Sunday, November 18, 2012

Remembering Sarajevo

Prologue: The Dayton Peace Accord that ended the 4-year carnage in Bosnia-Herzegovina, part of the former Yugoslavia, was entered into at the Wright-Patterson Airbase in Dayton, Ohio, in November 1995. It was later signed by the various parties in Paris the following month. The author entered Sarajevo soon after, when some semblence of peace returned to the once beautiful city that at one time even hosted the Winter Olympics. This is his story, minus the politics surrounding the war.

Downtown Sarajevo after the war

AS I sipped the hot, thick and strong Turkish coffee in a warehouse at the Ankara Airport in Turkey early that cold morning, I looked through my little notebook where I had scribbled earlier the route I was to take to get to my final destination, Sarajevo, in the war-torn Bosnia-Herzegovina.
 I was not allowed into the airport terminal as the chartared plane was only making a refuelling stop after an eight-hour flight from Kuala Lumpur. But the Ankara airport authority was kind enough to at least allow us off the plane to get some fresh air and for me, time for two cigarettes.
 From Ankara, I was to fly to Zagreb in Croatia where I was booked at the Intercontinental for the night. The following day, another chartered plane, this time a small propeller-driven aircraft, was to fly me to Sarajevo, and at the time, into the unknown.
 I had read substantially about the war and seen images of it on television. As a newsman, this was to me just another war, like many I had followed on the news channels before.
 I was resigned to the fact that atrocities were a by-product of armed conflicts and was prepared to listen to the horrors the Sarajevans had gone through for the previous three years or so.
 Although I felt sick at first, for instance, when I started reading stories about the horrors the ordinary people in Sierra Leone went through during the civil war there, but after hearing of so many people talking about how their limbs were chopped off by Foday Sankoh's militias, I somehow got used to hearing them. But this time it was different.
 For what must have been minutes after the small plane landed in Sarajevo the next afternoon, it slipped my mind that I was in a war-torn country. I was preparing myself or the dismbarkation routine, holding my passport in one hand and a pen in the other. But when I got down on the tarmac, there was no terminal to go to.
 Across the runway, vehicles belonging to the French army stood in guard. Next to it were wreckage of planes rusting in the afternoon sun. What must have once been the terminal was now only a heap of rubble and debris. The place had suffered some of the heaviest bombardments during the seige of the city by the Serb forces.
 There was no bagage handling service too. But there was an earth mover waiting by the plane and our luggage were loaded into its giant scoop to be carried away.
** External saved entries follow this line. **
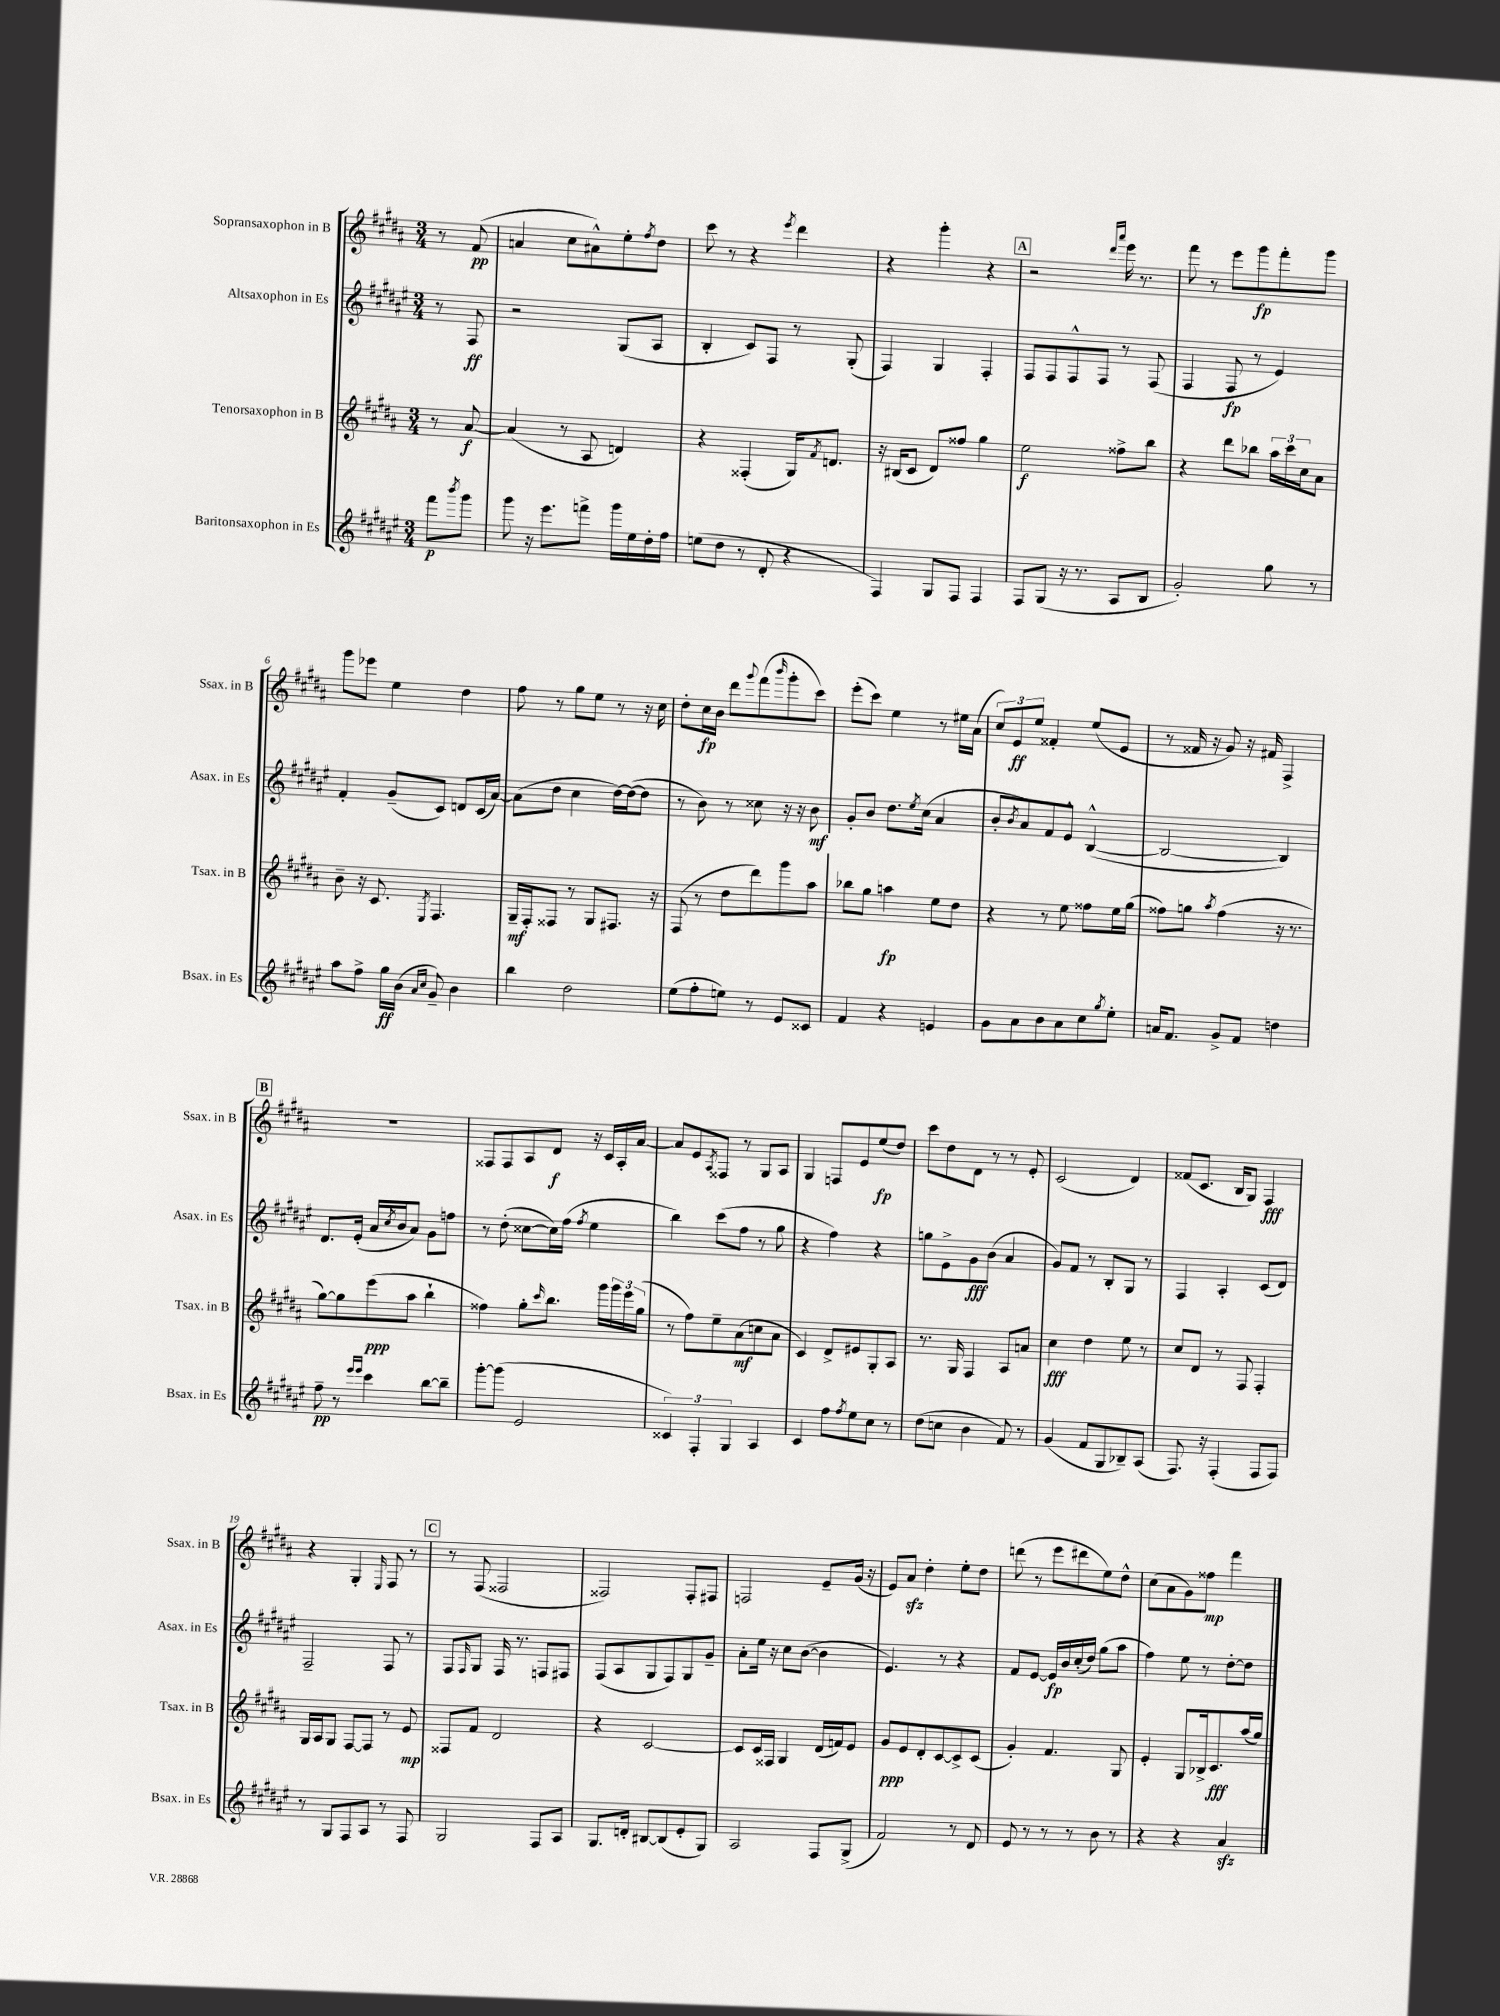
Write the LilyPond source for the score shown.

<<
\new StaffGroup <<
\new Staff = "s0" \with { instrumentName = "Sopransaxophon in B" shortInstrumentName = "Ssax. in B" } {
    \clef treble \key b \major \numericTimeSignature \time 3/4 \partial 4
    r8 fis'8\pp( |
    a'4 cis''8 ais'8-^) e''8-. \acciaccatura { fis''8 } dis''8 |
    cis'''8 r8 r4 \acciaccatura { e'''8 } dis'''4 |
    r4 gis'''4-. r4 |
    \mark \markup { \box "A" } r2 \grace { dis'''16 ais'''16 } e'''16 r8. |
    fis'''8 r8 e'''8 gis'''8\fp fis'''8-. gis'''8 |
    gis'''8 ees'''8 e''4 dis''4 |
    fis''8 r8 gis''8 e''8 r8 r16 cis''16 |
    dis''8-. cis''16\fp b'16 dis'''8 \appoggiatura { gis'''8 } fis'''8( \grace { b'''16 } gis'''8-. cis'''8) |
    e'''8-.( cis'''8) e''4 r8 eis''16 ais'16( |
    \tuplet 3/2 { cis''8) e'8\ff e''8 } fisis'4-. e''8( e'8 |
    r8 fisis'16 r16 gis'8) r16 fis'16 fis4-> |
    \mark \markup { \box "B" } R2. |
    fisis8 fisis8 ais8 dis'8\f r16 cis'16 ais16-. ais'16~ |
    ais'8 e'8 \acciaccatura { ais8 } fisis8 r8 gis8 ais8 |
    gis4 f8 e'8 e''8\fp( dis''8) |
    cis'''8 dis''8 dis'8 r8 r8 e'8-. |
    cis'2( dis'4) |
    fisis'8( cis'8. b16 gis8) fis4\fff |
    r4 gis4-. \grace { e16 } fis8 r8 |
    \mark \markup { \box "C" } r8 fis8( fisis2 |
    fisis2) fisis8-. fis8 |
    f2 e'8-- gis'16( r16 |
    e'8) ais'8\sfz dis''4-. e''8-. dis''8 |
    d'''8( r8 e'''8 dis'''8 e''8) dis''8-^ |
    cis''8( ais'8 gis'8) fisis''8\mp fis'''4 \bar "|." |
}
\new Staff = "s1" \with { instrumentName = "Altsaxophon in Es" shortInstrumentName = "Asax. in Es" } {
    \clef treble \key fis \major \numericTimeSignature \time 3/4 \partial 4
    r8 fis8\ff |
    r2 gis8( ais8 |
    b4-. cis'8) fis8 r8 gis8-.( |
    fis4) gis4 fis4-. |
    \mark \markup { \box "A" } fis8 fis8 fis8-^ fis8 r8 fis8( |
    fis4 fis8\fp r8 eis'4) |
    fis'4-. gis'8--( cis'8) d'8 cis'16( ais'16~) |
    ais'8( dis''8 cis''4 dis''16~) dis''16~( dis''8 |
    r8 b'8) r8 cisis''8 r16 r16 b'8\mf |
    gis'8-. b'8 dis''8. \acciaccatura { eis''8 } cis''16( ais'4 |
    b'8-. \acciaccatura { b'8 } ais'8) fis'8 eis'8-^ b4~-^( |
    b2~ b4) |
    \mark \markup { \box "B" } dis'8. eis'16-.( ais'16 \acciaccatura { cis''8 } b'16 ais'8) gis'8 f''8 |
    r8 dis''8-.( cisis''8~ cisis''16) fis''16( \acciaccatura { fis''8 } eis''4 |
    b''4) cis'''8( fis''8 r8 gis''8 |
    r4 fis''4) r4 |
    g''8 eis'8-> gis'8\fff b'8( ais'4 |
    gis'8) fis'8 r8 b8-. gis8 r8 |
    fis4 ais4-. cis'8( dis'8) |
    fis2-- fis8 r8 |
    \mark \markup { \box "C" } fis8 \grace { fis16 } gis8 fis16 r8. f8 fis8 |
    fis8( ais8 gis8 fis8) gis8 gis'8-- |
    ais'8-. eis''16 r16 cis''8 b'8~( b'4 |
    eis'4.) r8 r4 |
    fis'8 eis'8~ eis'16\fp b'16 cis''16-.( dis''16) gis''8( ais''8 |
    fis''4) eis''8 r8 dis''8~-. dis''8 \bar "|." |
}
\new Staff = "s2" \with { instrumentName = "Tenorsaxophon in B" shortInstrumentName = "Tsax. in B" } {
    \clef treble \key b \major \numericTimeSignature \time 3/4 \partial 4
    r8 ais'8~\f |
    ais'4( r8 ais8 d'4) |
    r4 fisis4-.( gis16) \acciaccatura { fis'8 } d'8. |
    r16 bis16( cis'8 dis'8) fisis''8 gis''4 |
    \mark \markup { \box "A" } e''2\f fisis''8-> b''8 |
    r4 dis'''8 bes''8 \tuplet 3/2 { ais''16 cis'''16 cis''16 } ais'8 |
    b'8-- r16 cis'8. \acciaccatura { e8 } fis4. |
    gis16--\mf fis16-. fisis8 r8 gis8 fis8. r16 |
    fis8( r8 dis''8 dis'''8) gis'''8 ais''8 |
    bes''8 gis''8 a''4\fp e''8 dis''8 |
    r4 r8 e''8 fisis''8 e''16 gis''16( |
    fisis''8) g''8 \acciaccatura { ais''8 } fisis''4( r16 r8. |
    \mark \markup { \box "B" } gis''8~) gis''8 e'''8\ppp( ais''8 b''4-! |
    fisis''4) gis''8-. \grace { cis'''16 } b''8. gis'''16 \tuplet 3/2 { gis'''16 e'''16 gis''16( } |
    r8 fis''8) e''8-- ais'8\mf( c''8 ais'8 |
    cis'4) dis'8-> eis'8 gis8-. ais8 |
    r8. gis16 fis4 ais8 a'8 |
    cis''4\fff dis''4 e''8 r8 |
    cis''8 dis'8 r8 fis8 fis4-. |
    gis16 ais16 gis8 fis8~ fis8 r8 e'8\mp |
    \mark \markup { \box "C" } fisis8 fis'8 dis'2 |
    r4 cis'2~ |
    cis'8 cis'16 fisis16 gis4 dis'16( f'16) e'8 |
    gis'8\ppp e'8 dis'8-. cis'8~ cis'8-> cis'8( |
    gis'4-.) fis'4. gis8 |
    e'4-. gis8 bes16-> cis'8.\fff ais''16( gis''16) \bar "|." |
}
\new Staff = "s3" \with { instrumentName = "Baritonsaxophon in Es" shortInstrumentName = "Bsax. in Es" } {
    \clef treble \key fis \major \numericTimeSignature \time 3/4 \partial 4
    fis'''8\p \acciaccatura { b'''8 } gis'''8 |
    gis'''8 r16 eis'''8. f'''8-> gis'''16 eis''16 dis''16-. fis''16 |
    e''8( dis''8 r8 dis'8-. r4 |
    fis4) gis8 fis8 fis4 |
    \mark \markup { \box "A" } fis8 gis8( r16 r8. ais8 b8 |
    gis'2-.) gis''8 r8 |
    ais''8 fis''8-> gis''16\ff b'16( \grace { ais'16 cis''16 } gis'8--) b'4 |
    b''4 dis''2 |
    eis''8( fis''8-. e''8) r8 eis'8 cisis'8 |
    fis'4 r4 e'4 |
    gis'8 ais'8 b'8 ais'8 cis''8 \acciaccatura { gis''8 } eis''8-. |
    a'16 fis'8. gis'8-> fis'8 d''4 |
    \mark \markup { \box "B" } fis''8--\pp r8 \grace { eis'''16 eis'''16 } cis'''4 b''8~ b''8-- |
    gis'''8~-. gis'''8( eis'2 |
    \tuplet 3/2 { cisis'4) fis4-. gis4 } ais4 |
    cis'4 fis''8 \acciaccatura { fis''8 } eis''8 cis''8 r8 |
    dis''8( c''8 b'4 fis'8) r8 |
    gis'4( fis'8 gis8 bes8--) ais8( |
    fis8.) r16 fis4-.( fis8 fis8) |
    r8 gis8 fis8 ais8 r8 fis8 |
    \mark \markup { \box "C" } gis2 fis8 ais8 |
    gis8. d'16-. bis8~ bis8( eis'8-. gis8) |
    ais2 fis8 gis8->( |
    fis'2) r8 dis'8 |
    eis'8 r8 r8 r8 b'8 r8 |
    r4 r4 ais'4\sfz \bar "|." |
}
>>
>>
I hitched a ride on the machine as well and it took me outside of the airport area where a coaster was waiting.
 On the way to the Holiday Inn Sarajevo, the only hotel left standing and operating, I saw what the war had done to the city. There wasn't a square foot of any wall in the city that has no bullet holes. Even lamposts were riddled with bullets fired mostly from the hills north of the city where the Serbs army laid the nine-month seige from.
 There was no hot water at the Holiday Inn and taking a shower was a challenge. But whatever difficulty I had faced then were nothing when the next day I managed to speak to a group of children in a field at the fringes of the town.
 The next day after a tour of the city I decided to abandon the coaster and walked instead. I thought that way, I would be able to see more of the place. Shortly after, I came across a small group of children playing football in a small field. I sensed that they were particularly interested in a bottle of Coke I had in my hand at the time.
 As I offered them the bottle, one started to describe what happened during the nine-month seige of the city.
 One fateful day, as the family ran out of clean water, his eight-year old younger brother was sent to fetch some from a fire hydrant on a street in front of their apartment. The boy never came back and the family spent the whole afternoon trying to pull his bullet-savaged body from an alley where he was felled by snipers from the hills. As the youth spoke, tears rolled down his cheeks and soon, we were weeping together.
 I was taught never to let emotions cloud my professional judgement. I was only supposed to stand aside and chronicle history as they unfold. But not that time. I felt for those children a lot more than the need to remain professional.
 I walked some more that day, saw a mosque in the middle of town that was not spared the bombardment. Everywhere I looked were bullet holes and on one street, a green but faded Bennetton sign was left hanging by just a single screw in that afternoon chill. Even that sign has a single bullet hole in the middle.
 I left Sarajevo the next day, quietly hoping that never again will something like that befall the otherwise friendly people. But deep inside I had my doubts since as far as I could recall, there has always been wars being fought somwhere.
 The same propeller-driven plane arrived on time to pick me up that afternoon and before nightfall, I landed in Skopje, the capital city of the Republic of Macedonia.